To-do item: Would you please set down, word for word, the lines from the one with "obrigatórios são marcados com" through the final line of the data below, omitting any pictures?

Exercise inputs:
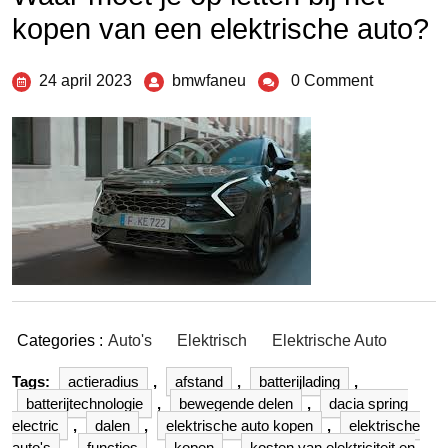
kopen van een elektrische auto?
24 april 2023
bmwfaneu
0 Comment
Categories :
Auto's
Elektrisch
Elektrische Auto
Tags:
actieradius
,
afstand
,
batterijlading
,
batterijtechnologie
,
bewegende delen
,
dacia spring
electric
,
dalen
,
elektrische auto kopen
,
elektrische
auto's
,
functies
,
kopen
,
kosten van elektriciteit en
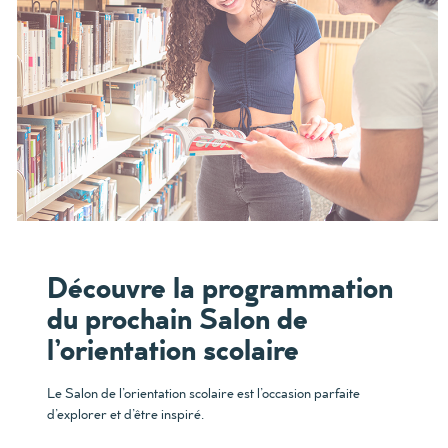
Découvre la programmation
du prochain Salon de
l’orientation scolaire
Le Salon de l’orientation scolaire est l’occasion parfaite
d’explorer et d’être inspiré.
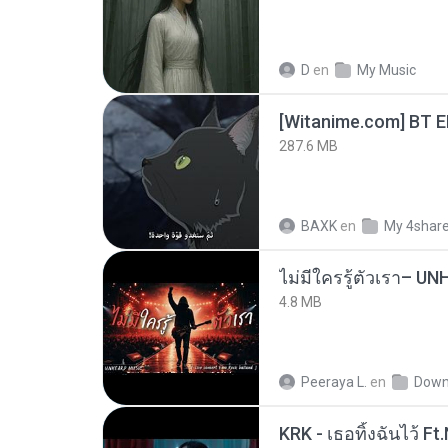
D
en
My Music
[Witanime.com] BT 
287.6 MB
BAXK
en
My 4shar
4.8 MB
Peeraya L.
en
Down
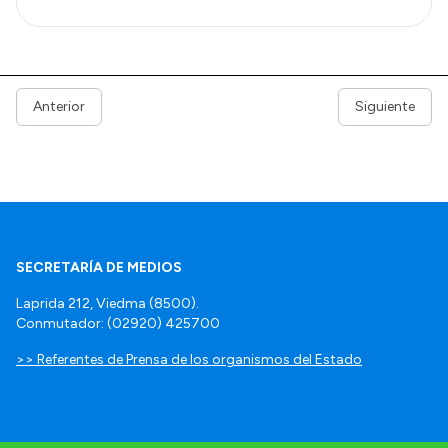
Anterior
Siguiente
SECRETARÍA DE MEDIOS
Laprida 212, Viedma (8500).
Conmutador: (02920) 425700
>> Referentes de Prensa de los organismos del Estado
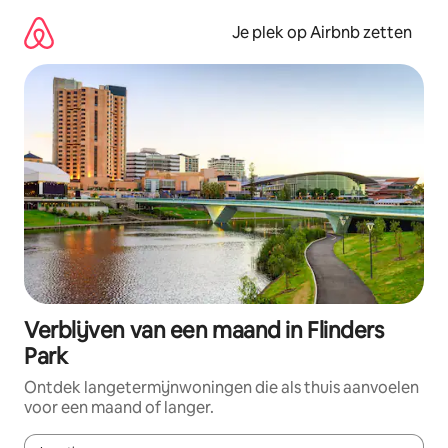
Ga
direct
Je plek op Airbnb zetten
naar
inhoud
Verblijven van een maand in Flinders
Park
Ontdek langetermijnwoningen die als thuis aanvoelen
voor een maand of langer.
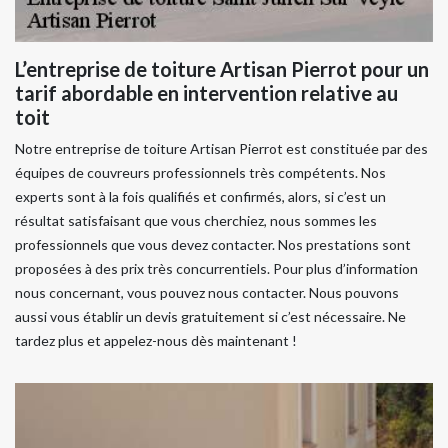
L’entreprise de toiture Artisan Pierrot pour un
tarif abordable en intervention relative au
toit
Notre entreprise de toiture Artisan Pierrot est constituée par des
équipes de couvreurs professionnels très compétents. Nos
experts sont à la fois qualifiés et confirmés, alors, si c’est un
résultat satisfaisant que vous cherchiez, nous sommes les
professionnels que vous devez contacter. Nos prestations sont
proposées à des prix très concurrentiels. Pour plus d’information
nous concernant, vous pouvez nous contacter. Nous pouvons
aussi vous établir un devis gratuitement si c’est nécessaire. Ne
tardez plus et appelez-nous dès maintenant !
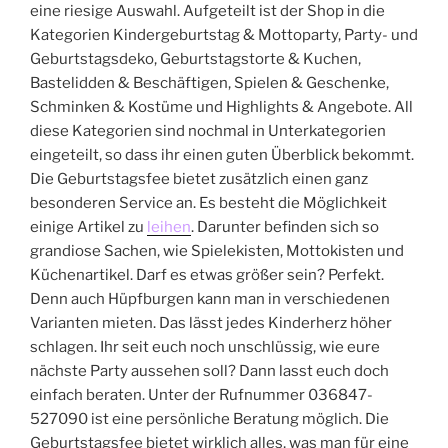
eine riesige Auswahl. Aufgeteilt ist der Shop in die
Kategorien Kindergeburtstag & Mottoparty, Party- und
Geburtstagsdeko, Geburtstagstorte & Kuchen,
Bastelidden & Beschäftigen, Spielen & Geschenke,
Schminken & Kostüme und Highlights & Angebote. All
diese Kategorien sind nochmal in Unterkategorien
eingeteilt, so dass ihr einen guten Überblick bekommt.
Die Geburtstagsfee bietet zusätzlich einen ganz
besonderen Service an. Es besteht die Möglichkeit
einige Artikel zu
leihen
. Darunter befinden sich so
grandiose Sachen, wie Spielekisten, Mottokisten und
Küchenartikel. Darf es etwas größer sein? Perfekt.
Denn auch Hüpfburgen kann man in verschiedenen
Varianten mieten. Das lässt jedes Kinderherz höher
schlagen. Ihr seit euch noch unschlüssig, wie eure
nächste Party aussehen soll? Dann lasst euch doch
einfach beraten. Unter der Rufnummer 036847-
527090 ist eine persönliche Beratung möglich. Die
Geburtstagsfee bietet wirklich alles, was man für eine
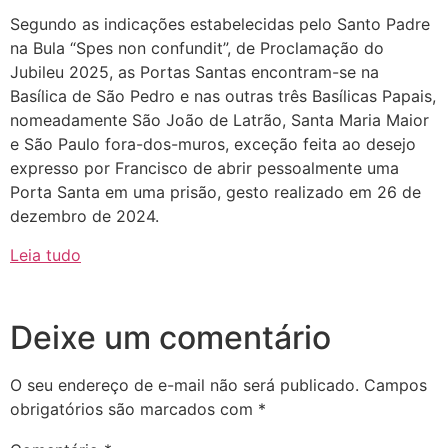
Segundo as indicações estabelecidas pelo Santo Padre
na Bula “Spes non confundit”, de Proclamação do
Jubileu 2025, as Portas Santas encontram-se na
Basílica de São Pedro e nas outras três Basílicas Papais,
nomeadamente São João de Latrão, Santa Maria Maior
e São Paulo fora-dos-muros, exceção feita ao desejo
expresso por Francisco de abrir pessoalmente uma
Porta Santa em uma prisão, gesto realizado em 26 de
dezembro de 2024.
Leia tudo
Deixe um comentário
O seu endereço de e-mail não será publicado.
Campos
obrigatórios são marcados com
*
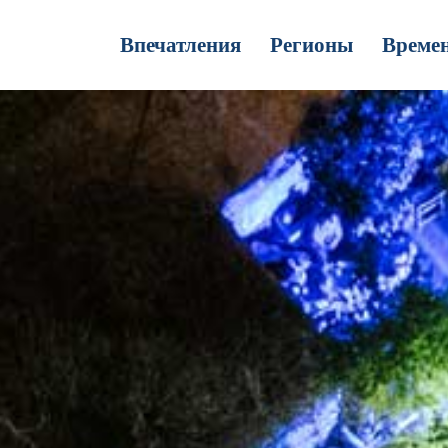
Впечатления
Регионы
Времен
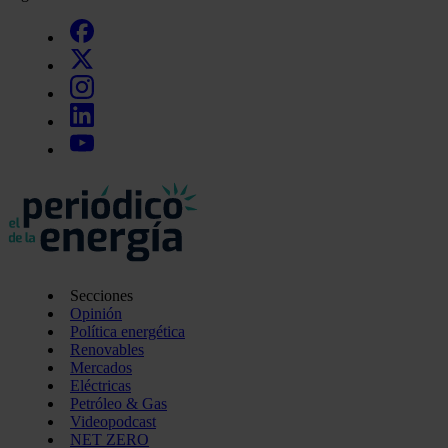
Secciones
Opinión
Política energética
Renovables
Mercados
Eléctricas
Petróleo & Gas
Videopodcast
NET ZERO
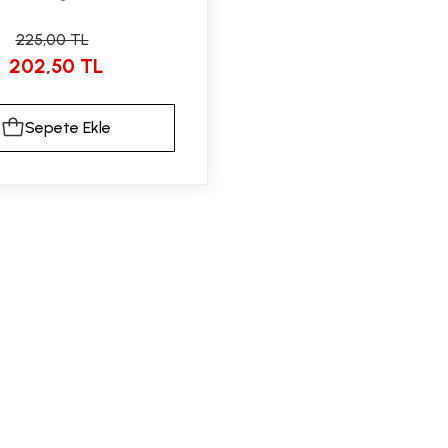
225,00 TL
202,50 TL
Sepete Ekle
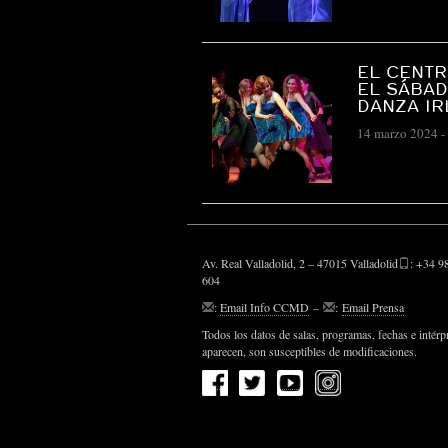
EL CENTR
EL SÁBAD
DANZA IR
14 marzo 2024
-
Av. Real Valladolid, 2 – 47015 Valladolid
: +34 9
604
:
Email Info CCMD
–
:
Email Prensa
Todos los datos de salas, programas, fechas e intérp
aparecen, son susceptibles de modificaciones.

Answer to the exercise:
obrigatórios são marcados com
*
Впечатления
Регионы
Времен
Secciones
Opinión
Política energética
Renovables
Mercados
Eléctricas
Petróleo & Gas
Videopodcast
NET ZERO
225,00 TL
202,50 TL
Sepete Ekle
EL CENTR
EL SÁBAD
DANZA IR
14 marzo 2024
-
Av. Real Valladolid, 2 – 47015 Valladolid
: +34 9
604
:
Email Info CCMD
–
:
Email Prensa
Todos los datos de salas, programas, fechas e intérp
aparecen, son susceptibles de modificaciones.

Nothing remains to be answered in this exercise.